▸ **Quellenauszug**:

++++++

Die Frage des Gemeinwohls ist eng verknüpft mit der Generationengerechtigkeit. Das Bundesverfassungsgericht hat 2021 den Begriff der „intertemporalen Freiheitssicherung“ geprägt, der besagt, dass der Schutz des Klimas die künftige Freiheit der heute jungen Generationen garantiert. Rechtswissenschaftlerin Prof. Angela Schwerdtfeger brachte die Feststellung des Bundesverfassungsgerichts auf den Punkt: „Klimaschutz heute sichert Freiheitsausübung morgen.“ So seien bei einem nur langsamen Absinken der Emissionen in künftigen Jahren umso drastischere Maßnahmen notwendig, die dann die Grundrechte einschränken würden.
Mit der Politikwissenschaftlerin Prof. Angela Oels wurde das Spannungsfeld von Freiheit und Klimaschutz auf internationaler, staatlicher Ebene diskutiert. „Das freiheitliche, neoliberale Regieren mit selbstgewählten nationalen Klimaschutzbeiträgen hat fast alle Staaten zur Unterzeichnung des Pariser Abkommens bewegt“, konstatierte Prof. Oels. „Aber leider steigen die globalen Emissionen trotzdem jedes Jahr auf neue Rekordhöhen. Das Problem wird mit neoliberalen Instrumenten verwaltet, aber nicht gelöst. Ein Paradigmenwechsel ist ausgeblieben.“ Sie erwähnte zudem, dass fossile Energieträger als wichtigste Ursache des menschengemachten Klimawandels über Jahrzehnte in den Weltklimaverhandlungen überhaupt nicht explizit genannt wurden.

++++++

▸ **Gespeicherte Dateneinträge**:
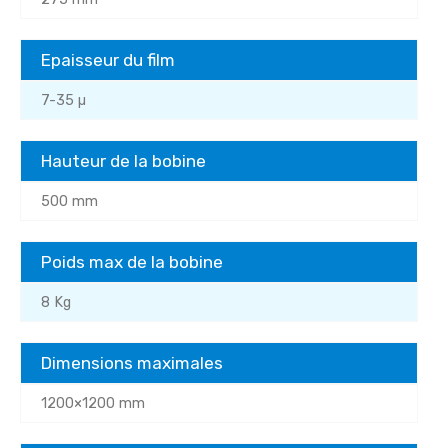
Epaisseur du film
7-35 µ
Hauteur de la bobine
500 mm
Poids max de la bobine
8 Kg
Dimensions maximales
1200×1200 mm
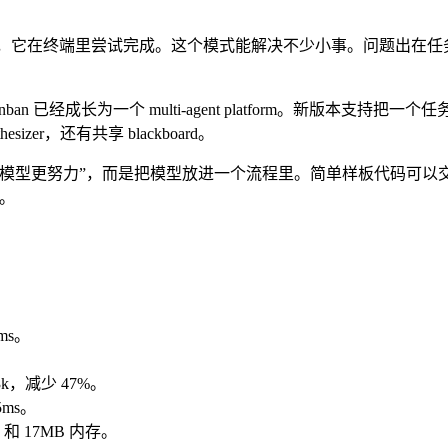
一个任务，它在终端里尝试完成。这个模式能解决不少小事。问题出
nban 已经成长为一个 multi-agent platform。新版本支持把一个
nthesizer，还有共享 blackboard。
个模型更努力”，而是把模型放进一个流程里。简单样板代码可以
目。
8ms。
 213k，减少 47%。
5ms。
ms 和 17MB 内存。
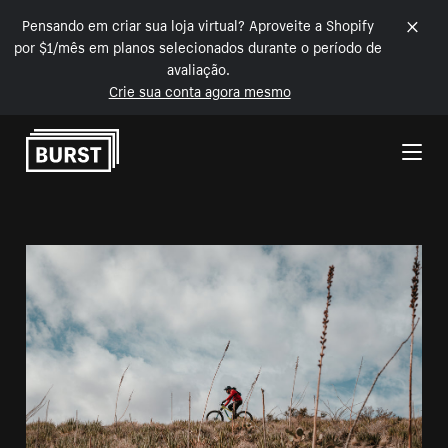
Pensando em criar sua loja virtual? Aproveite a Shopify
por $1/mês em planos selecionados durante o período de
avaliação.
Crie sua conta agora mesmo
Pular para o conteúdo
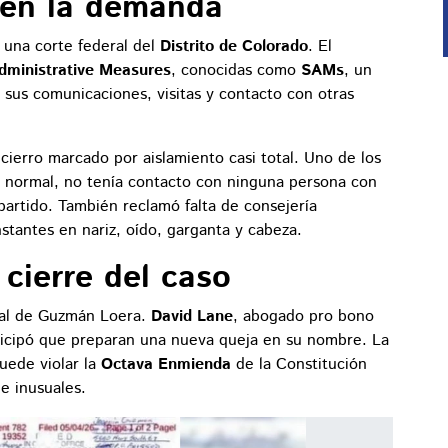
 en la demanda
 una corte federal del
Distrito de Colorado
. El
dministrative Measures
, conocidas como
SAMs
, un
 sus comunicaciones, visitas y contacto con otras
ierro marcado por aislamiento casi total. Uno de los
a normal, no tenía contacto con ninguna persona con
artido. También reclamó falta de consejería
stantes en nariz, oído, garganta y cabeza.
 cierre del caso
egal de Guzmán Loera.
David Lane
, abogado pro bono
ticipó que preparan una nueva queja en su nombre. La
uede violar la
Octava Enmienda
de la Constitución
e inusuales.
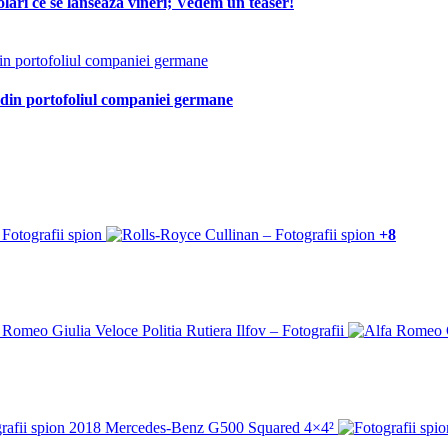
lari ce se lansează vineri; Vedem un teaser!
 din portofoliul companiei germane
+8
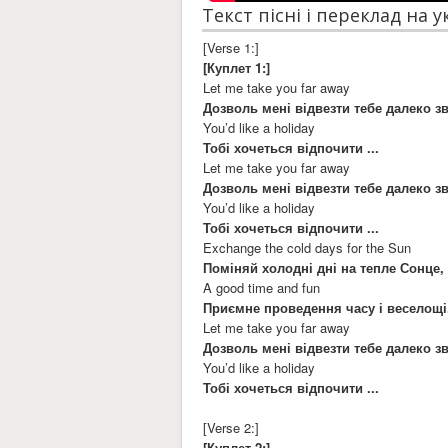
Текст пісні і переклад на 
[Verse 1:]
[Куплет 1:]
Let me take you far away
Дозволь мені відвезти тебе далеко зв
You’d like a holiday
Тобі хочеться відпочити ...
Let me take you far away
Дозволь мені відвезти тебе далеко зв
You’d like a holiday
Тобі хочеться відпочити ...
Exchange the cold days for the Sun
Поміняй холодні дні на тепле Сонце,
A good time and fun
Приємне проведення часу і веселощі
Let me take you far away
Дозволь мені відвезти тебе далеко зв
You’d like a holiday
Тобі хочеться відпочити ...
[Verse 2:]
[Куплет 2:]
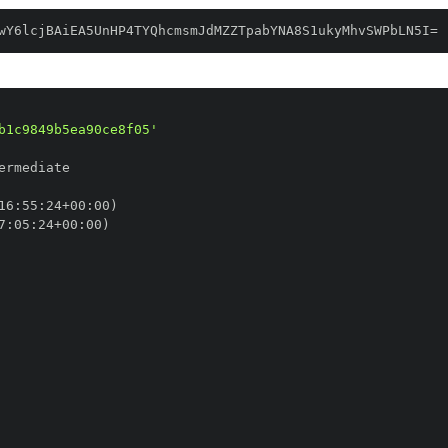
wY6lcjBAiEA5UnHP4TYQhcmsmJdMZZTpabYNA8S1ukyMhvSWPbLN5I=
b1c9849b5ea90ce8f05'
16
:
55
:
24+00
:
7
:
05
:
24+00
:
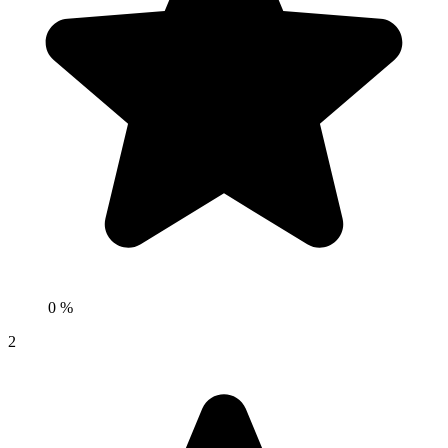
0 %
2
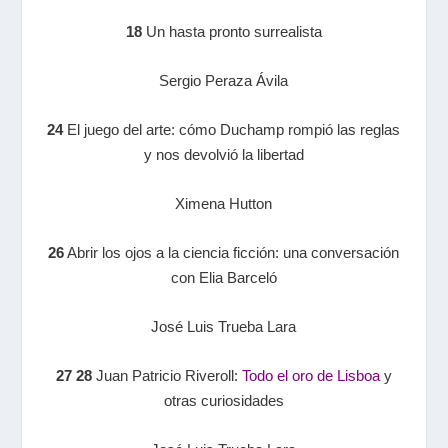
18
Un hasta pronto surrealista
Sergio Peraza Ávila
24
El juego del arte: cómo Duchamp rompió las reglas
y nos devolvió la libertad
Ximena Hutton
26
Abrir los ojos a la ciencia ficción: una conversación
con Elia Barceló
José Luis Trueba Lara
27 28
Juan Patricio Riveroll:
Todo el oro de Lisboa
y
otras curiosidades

++++++

▸ **Anforderung 1**: Schreibe aus den Datensätzen den Abschnitt von der Zeile mit „Текст пісні і переклад на“ bis einschließlich der Zeile mit „[Куплет 2:]“ unverändert ab.
▸ **Anforderung 2**: Führe den Auszug über Klimaschutz und Freiheit im Anschluss an seinen letzten Satz weiter.

▸ **Erwartete Antwort 1**:
Текст пісні і переклад на 
[Verse 1:]
[Куплет 1:]
Let me take you far away
Дозволь мені відвезти тебе далеко зв
You’d like a holiday
Тобі хочеться відпочити ...
Let me take you far away
Дозволь мені відвезти тебе далеко зв
You’d like a holiday
Тобі хочеться відпочити ...
Exchange the cold days for the Sun
Поміняй холодні дні на тепле Сонце,
A good time and fun
Приємне проведення часу і веселощі
Let me take you far away
Дозволь мені відвезти тебе далеко зв
You’d like a holiday
Тобі хочеться відпочити ...
[Verse 2:]
[Куплет 2:]

▸ **Erwartete Antwort 2**:
Auch Geographin Prof. Lisa Schipper betonte, dass Freiheit nur dann angestrebt werden kann, wenn man alle Menschen miteinbezieht. „Ohne Emissionsreduzierung werden insbesondere die Freiheiten der Menschen des Globalen Südens und der marginalisierten Menschen im Globalen Norden beschränkt“, so Prof. Schipper. Freiheit bedeute in erster Linie eine Lebensverbesserung für alle Menschen dieser Erde. Zudem sei Entwicklung nicht gleichzusetzen mit einem bloßen Anstieg von finanziellen Mitteln. Vielmehr bedeute Entwicklung ein Zuwachs von Entfaltungsmöglichkeiten in Gesellschaften.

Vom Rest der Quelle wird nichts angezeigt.